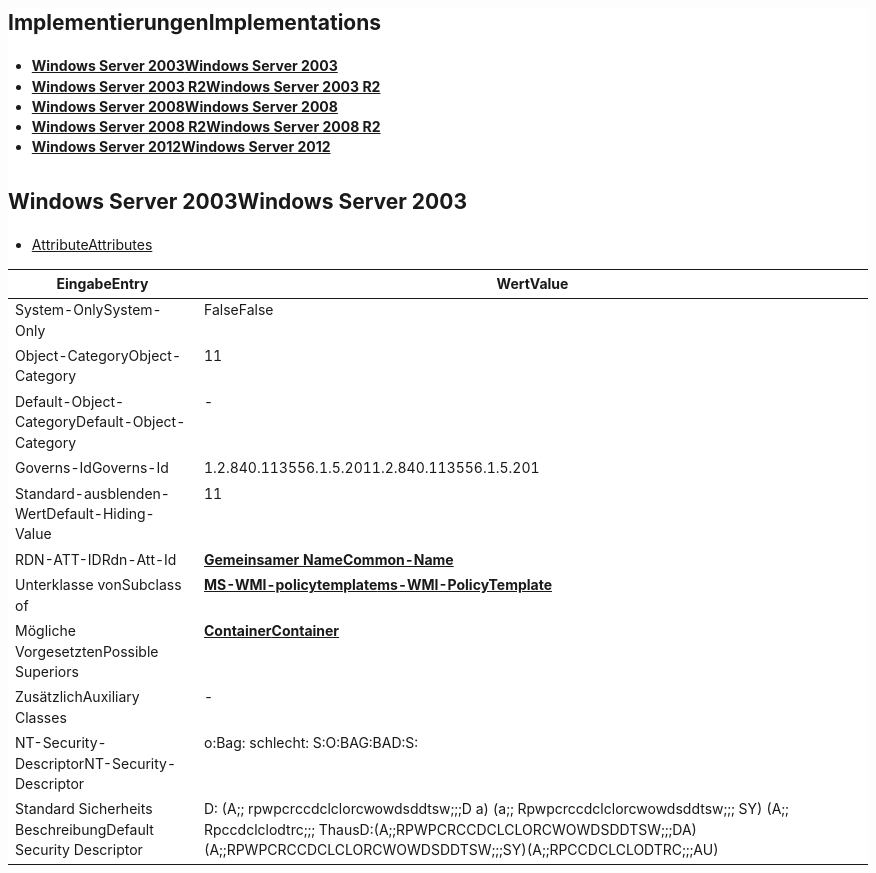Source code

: 

## <a name="implementations"></a><span data-ttu-id="7d741-119">Implementierungen</span><span class="sxs-lookup"><span data-stu-id="7d741-119">Implementations</span></span>

-   [<span data-ttu-id="7d741-120">**Windows Server 2003**</span><span class="sxs-lookup"><span data-stu-id="7d741-120">**Windows Server 2003**</span></span>](#windows-server-2003)
-   [<span data-ttu-id="7d741-121">**Windows Server 2003 R2**</span><span class="sxs-lookup"><span data-stu-id="7d741-121">**Windows Server 2003 R2**</span></span>](#windows-server-2003-r2)
-   [<span data-ttu-id="7d741-122">**Windows Server 2008**</span><span class="sxs-lookup"><span data-stu-id="7d741-122">**Windows Server 2008**</span></span>](#windows-server-2008)
-   [<span data-ttu-id="7d741-123">**Windows Server 2008 R2**</span><span class="sxs-lookup"><span data-stu-id="7d741-123">**Windows Server 2008 R2**</span></span>](#windows-server-2008-r2)
-   [<span data-ttu-id="7d741-124">**Windows Server 2012**</span><span class="sxs-lookup"><span data-stu-id="7d741-124">**Windows Server 2012**</span></span>](#windows-server-2012)

## <a name="windows-server-2003"></a><span data-ttu-id="7d741-125">Windows Server 2003</span><span class="sxs-lookup"><span data-stu-id="7d741-125">Windows Server 2003</span></span>

-   [<span data-ttu-id="7d741-126">Attribute</span><span class="sxs-lookup"><span data-stu-id="7d741-126">Attributes</span></span>](#windows-server-2003-attributes)



| <span data-ttu-id="7d741-127">Eingabe</span><span class="sxs-lookup"><span data-stu-id="7d741-127">Entry</span></span> | <span data-ttu-id="7d741-128">Wert</span><span class="sxs-lookup"><span data-stu-id="7d741-128">Value</span></span> |
|-----------------------------|----------------------------------------------------------------------------------------------------|
| <span data-ttu-id="7d741-129">System-Only</span><span class="sxs-lookup"><span data-stu-id="7d741-129">System-Only</span></span>                 | <span data-ttu-id="7d741-130">False</span><span class="sxs-lookup"><span data-stu-id="7d741-130">False</span></span>                                                                                              |
| <span data-ttu-id="7d741-131">Object-Category</span><span class="sxs-lookup"><span data-stu-id="7d741-131">Object-Category</span></span>             | <span data-ttu-id="7d741-132">1</span><span class="sxs-lookup"><span data-stu-id="7d741-132">1</span></span>                                                                                                  |
| <span data-ttu-id="7d741-133">Default-Object-Category</span><span class="sxs-lookup"><span data-stu-id="7d741-133">Default-Object-Category</span></span>     | \-                                                                                                 |
| <span data-ttu-id="7d741-134">Governs-Id</span><span class="sxs-lookup"><span data-stu-id="7d741-134">Governs-Id</span></span>                  | <span data-ttu-id="7d741-135">1.2.840.113556.1.5.201</span><span class="sxs-lookup"><span data-stu-id="7d741-135">1.2.840.113556.1.5.201</span></span>                                                                             |
| <span data-ttu-id="7d741-136">Standard-ausblenden-Wert</span><span class="sxs-lookup"><span data-stu-id="7d741-136">Default-Hiding-Value</span></span>        | <span data-ttu-id="7d741-137">1</span><span class="sxs-lookup"><span data-stu-id="7d741-137">1</span></span>                                                                                                  |
| <span data-ttu-id="7d741-138">RDN-ATT-ID</span><span class="sxs-lookup"><span data-stu-id="7d741-138">Rdn-Att-Id</span></span>                  | [<span data-ttu-id="7d741-139">**Gemeinsamer Name**</span><span class="sxs-lookup"><span data-stu-id="7d741-139">**Common-Name**</span></span>](a-cn.md)<br/>                                                             |
| <span data-ttu-id="7d741-140">Unterklasse von</span><span class="sxs-lookup"><span data-stu-id="7d741-140">Subclass of</span></span>                 | [<span data-ttu-id="7d741-141">**MS-WMI-policytemplate**</span><span class="sxs-lookup"><span data-stu-id="7d741-141">**ms-WMI-PolicyTemplate**</span></span>](c-mswmi-policytemplate.md)<br/>                                 |
| <span data-ttu-id="7d741-142">Mögliche Vorgesetzten</span><span class="sxs-lookup"><span data-stu-id="7d741-142">Possible Superiors</span></span>          | [<span data-ttu-id="7d741-143">**Container**</span><span class="sxs-lookup"><span data-stu-id="7d741-143">**Container**</span></span>](c-container.md)                                                                   |
| <span data-ttu-id="7d741-144">Zusätzlich</span><span class="sxs-lookup"><span data-stu-id="7d741-144">Auxiliary Classes</span></span>           | \-                                                                                                 |
| <span data-ttu-id="7d741-145">NT-Security-Descriptor</span><span class="sxs-lookup"><span data-stu-id="7d741-145">NT-Security-Descriptor</span></span>      | <span data-ttu-id="7d741-146">o:Bag: schlecht: S:</span><span class="sxs-lookup"><span data-stu-id="7d741-146">O:BAG:BAD:S:</span></span>                                                                                       |
| <span data-ttu-id="7d741-147">Standard Sicherheits Beschreibung</span><span class="sxs-lookup"><span data-stu-id="7d741-147">Default Security Descriptor</span></span> | <span data-ttu-id="7d741-148">D: (A;; rpwpcrccdclclorcwowdsddtsw;;;D a) (a;; Rpwpcrccdclclorcwowdsddtsw;;; SY) (A;; Rpccdclclodtrc;;; Thaus</span><span class="sxs-lookup"><span data-stu-id="7d741-148">D:(A;;RPWPCRCCDCLCLORCWOWDSDDTSW;;;DA)(A;;RPWPCRCCDCLCLORCWOWDSDDTSW;;;SY)(A;;RPCCDCLCLODTRC;;;AU)</span></span> |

━━━━━━━━━━

--- TRY IT ---
Count the lines above that contain the string "Default", treating uppercase and lowercase as distinct, and give only the number.

--- OUTPUT FOR THIS EXERCISE ---
3